# What is creating loopback interface? [Solved]

## Bones McCracker

I have two ~x86 machines; both have dhcpcd starting in their default runlevel and no other network-related scripts running (no /etc/init.d/net and no /etc/init.d/network).

Machine A ends up with the eth0 and lo interfaces up (with lo assigned 127.0.0.1).

Machine B end up with only the eth0 interface up (and no loopback interface).

I know how to "fix" this (by using either the net or network script (both config files are completely commented out anyway), or somehow issuing 'ifconfig lo 127.0.0.1' manually).  This is not a problem.  My problem is the mystery.

So I have two questions:

1.  What would be brining up 'lo' on machine A?

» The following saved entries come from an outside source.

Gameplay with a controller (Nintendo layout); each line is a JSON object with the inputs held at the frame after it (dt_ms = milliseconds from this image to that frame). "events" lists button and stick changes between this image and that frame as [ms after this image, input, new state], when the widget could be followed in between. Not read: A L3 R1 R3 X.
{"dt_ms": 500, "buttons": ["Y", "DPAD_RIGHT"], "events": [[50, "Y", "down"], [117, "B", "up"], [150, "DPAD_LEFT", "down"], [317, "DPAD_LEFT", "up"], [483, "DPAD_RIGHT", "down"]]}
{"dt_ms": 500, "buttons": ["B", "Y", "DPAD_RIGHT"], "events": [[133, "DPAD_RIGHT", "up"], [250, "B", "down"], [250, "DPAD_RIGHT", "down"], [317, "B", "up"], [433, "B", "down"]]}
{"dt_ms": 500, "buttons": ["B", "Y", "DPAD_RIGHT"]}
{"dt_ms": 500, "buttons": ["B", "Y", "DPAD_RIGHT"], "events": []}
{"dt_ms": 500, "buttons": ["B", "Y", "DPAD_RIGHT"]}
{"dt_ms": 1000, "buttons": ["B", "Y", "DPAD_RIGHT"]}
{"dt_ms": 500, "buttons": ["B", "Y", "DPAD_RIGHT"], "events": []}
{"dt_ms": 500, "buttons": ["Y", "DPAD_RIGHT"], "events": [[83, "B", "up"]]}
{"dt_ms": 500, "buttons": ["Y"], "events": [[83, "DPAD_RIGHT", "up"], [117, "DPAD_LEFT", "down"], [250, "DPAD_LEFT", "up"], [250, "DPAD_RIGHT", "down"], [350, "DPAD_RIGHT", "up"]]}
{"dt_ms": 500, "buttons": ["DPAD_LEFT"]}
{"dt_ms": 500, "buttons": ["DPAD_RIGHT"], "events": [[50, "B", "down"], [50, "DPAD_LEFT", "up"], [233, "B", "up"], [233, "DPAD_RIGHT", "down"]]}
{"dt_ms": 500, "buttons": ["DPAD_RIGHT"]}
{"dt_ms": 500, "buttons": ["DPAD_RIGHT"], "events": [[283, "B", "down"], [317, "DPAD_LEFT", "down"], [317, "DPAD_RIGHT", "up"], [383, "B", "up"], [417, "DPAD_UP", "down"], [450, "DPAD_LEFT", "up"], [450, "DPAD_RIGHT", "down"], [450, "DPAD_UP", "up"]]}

Both machines are baselayout 2 with openrc-0.9.3-r1.  One is configured as a desktop (xdm runs in default runlevel), and the other as a server (presently, only xinetd running, in default runlevel).  The other services are all typical and common to both machines (syslog-ng, vixie-cron, sshd, ntpd).

Neither /etc/init.d/net nor /etc/init.d/network is assigned to any runlevel, nor is there any "need net" or "need network" specified as part of anything in /etc/init.d/ (as best I can tell, there are only "uses net", "uses network", "after net", and the like.  'rc-update show' does not show net or network has having been 'hotplugged' or 'needed'.

There is nothing different between the two machines in /etc/rc.conf or /etc/conf.d/udev.

There is nothing different in /etc/udev/udev.conf and /etc/udev/rules.d/ has only the typical stuff in it.

Both machines have /sys/devices/virtual/net/lo/ with all the typical files present, the only difference being and lo has a carrier and operating state on machine A.

Machine B is a "hardened" machine (hardened gentoo kernel, with the hardened-server profile), but I have examined all of the restrictions that introduces and can find nothing that would inhibit normal behavior (and I am able to manually assign 127.0.0.1 to lo and bring it up, assign a route, and so on).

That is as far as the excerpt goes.